Mientras tanto, los efectos del calentamiento global y del deterioro climático se hacen evidentes para más y más gente: suben las temperaturas, proliferan los incendios cada vez más graves e incontrolables, se acelera el deshielo de los polos y del permafrost de la tundra, se agotan los combustibles fósiles sin que se vean alternativas a corto plazo (y sin que se dejen de utilizar como principal fuente energética), nos encontramos catástrofes climáticas como la muerte de especies marinas a gran escala, la desaparición de insectos esenciales para el ciclo de polinización como las abejas o la reducción al mínimo de las especies animales de gran tamaño. Un escenario en el que, además, siguen apareciendo enfermedades de procedencia animal que dan el salto a la especie humana, como la recientemente aparecida -y de nombre adecuadamente distópico- viruela del mono, preludio del maravilloso Mundial de Qatar que nos hemos dado para este invierno de 2022, prodigio del ecologismo sostenible edificado sobre miles de muertos, miles de millones de frigorías de aire acondicionado en los estadios y, quién sabe, tal vez millones de dólares en comisiones a los genios de la FIFA que otorgaron el Mundial invernal a Qatar (el anterior, en los días de vino y rosas prepandemia, se lo dieron a Rusia, otro modelo a seguir).
Todo este contexto es en el que vivimos. Un ecosistema frágil que cada vez sufre más, y cuyas consecuencias, si se desequilibra al paso actual, serán particularmente graves en lugares templados como España y la Comunidad Valenciana, donde el riesgo de desertificación es evidente. Sin embargo, la clase dirigente sigue sin tener la protección del medio ambiente como una de sus prioridades. Digamos, para ser optimistas, que no están entre sus veinte asuntos prioritarios. Las prioridades son otras.
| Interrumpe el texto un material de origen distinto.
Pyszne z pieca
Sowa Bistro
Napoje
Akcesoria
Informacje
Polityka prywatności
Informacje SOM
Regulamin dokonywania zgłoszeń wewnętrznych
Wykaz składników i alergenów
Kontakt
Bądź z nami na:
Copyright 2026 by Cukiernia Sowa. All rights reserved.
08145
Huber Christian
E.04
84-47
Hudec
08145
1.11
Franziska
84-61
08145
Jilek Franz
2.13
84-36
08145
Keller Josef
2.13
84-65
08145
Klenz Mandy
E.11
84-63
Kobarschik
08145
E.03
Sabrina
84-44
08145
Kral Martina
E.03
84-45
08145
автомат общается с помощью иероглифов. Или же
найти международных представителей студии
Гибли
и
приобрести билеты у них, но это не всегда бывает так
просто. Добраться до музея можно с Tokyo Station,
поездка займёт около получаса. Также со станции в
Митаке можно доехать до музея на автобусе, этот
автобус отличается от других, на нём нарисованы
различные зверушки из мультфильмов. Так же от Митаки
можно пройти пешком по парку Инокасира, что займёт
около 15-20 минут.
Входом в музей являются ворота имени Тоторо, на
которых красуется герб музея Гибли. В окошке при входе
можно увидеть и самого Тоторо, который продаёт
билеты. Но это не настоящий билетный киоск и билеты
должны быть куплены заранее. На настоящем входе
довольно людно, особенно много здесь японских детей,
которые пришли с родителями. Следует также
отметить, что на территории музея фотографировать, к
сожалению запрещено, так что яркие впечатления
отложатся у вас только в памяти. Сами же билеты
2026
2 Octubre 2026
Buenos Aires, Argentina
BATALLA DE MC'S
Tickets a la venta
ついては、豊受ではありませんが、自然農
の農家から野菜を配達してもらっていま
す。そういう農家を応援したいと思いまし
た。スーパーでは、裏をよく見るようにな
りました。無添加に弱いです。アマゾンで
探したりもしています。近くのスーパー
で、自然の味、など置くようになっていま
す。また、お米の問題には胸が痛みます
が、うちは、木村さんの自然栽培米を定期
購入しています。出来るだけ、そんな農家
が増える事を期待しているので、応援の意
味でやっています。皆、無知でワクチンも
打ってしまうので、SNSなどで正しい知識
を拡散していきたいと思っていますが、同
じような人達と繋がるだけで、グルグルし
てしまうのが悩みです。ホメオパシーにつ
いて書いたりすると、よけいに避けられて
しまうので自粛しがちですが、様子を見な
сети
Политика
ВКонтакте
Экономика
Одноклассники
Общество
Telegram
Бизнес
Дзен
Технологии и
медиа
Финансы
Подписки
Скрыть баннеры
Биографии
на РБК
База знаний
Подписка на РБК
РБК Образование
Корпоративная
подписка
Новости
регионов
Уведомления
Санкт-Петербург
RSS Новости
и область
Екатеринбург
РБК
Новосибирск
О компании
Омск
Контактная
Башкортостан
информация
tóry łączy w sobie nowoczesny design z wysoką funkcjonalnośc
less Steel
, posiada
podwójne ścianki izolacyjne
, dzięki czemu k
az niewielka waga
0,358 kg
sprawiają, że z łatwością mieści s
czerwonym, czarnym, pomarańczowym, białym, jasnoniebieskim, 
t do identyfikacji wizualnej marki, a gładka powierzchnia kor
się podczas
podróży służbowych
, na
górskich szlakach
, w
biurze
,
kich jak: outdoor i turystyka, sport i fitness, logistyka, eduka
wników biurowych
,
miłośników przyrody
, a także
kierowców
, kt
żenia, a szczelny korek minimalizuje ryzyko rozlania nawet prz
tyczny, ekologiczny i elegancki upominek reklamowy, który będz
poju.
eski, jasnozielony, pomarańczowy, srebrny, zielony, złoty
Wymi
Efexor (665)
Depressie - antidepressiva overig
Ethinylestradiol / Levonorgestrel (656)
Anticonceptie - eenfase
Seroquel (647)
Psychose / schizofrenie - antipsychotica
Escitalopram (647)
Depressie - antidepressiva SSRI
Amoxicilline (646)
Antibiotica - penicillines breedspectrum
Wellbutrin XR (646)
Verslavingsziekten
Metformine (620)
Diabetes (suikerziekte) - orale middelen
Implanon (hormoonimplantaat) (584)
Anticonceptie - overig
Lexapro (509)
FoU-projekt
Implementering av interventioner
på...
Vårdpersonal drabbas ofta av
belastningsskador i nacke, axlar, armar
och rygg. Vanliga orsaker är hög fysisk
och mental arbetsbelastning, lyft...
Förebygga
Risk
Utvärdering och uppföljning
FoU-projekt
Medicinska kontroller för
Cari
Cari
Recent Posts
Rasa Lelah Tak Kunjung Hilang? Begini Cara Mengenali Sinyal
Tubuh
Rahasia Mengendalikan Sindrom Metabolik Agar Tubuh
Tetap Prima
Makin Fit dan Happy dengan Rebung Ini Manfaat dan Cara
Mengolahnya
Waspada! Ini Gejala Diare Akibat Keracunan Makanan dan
Cosas como el engendro, también distópico, de la ampliación del puerto de Valencia, aplaudido por el poder económico y la mayoría del poder político con desvergonzados argumentos ecologistas que vienen a decir, en esencia, que aquí lo que hay que hacer es mover más contenedores para seguir subiendo en los rankings (de contenedores y de contaminación, que viene aparejada), hasta disfrutar de un desierto plagado de grúas y polución: un sueño del desarrollo sostenible. A ver si le dan el premio de Hombre del Año 2023 de la revista Time a Aurelio Martínez, en premio a sus desvelos (el de 2021 se lo dieron a Elon Musk y el de 2022 tiene pinta de que lo compartirán Zelensky y Putin).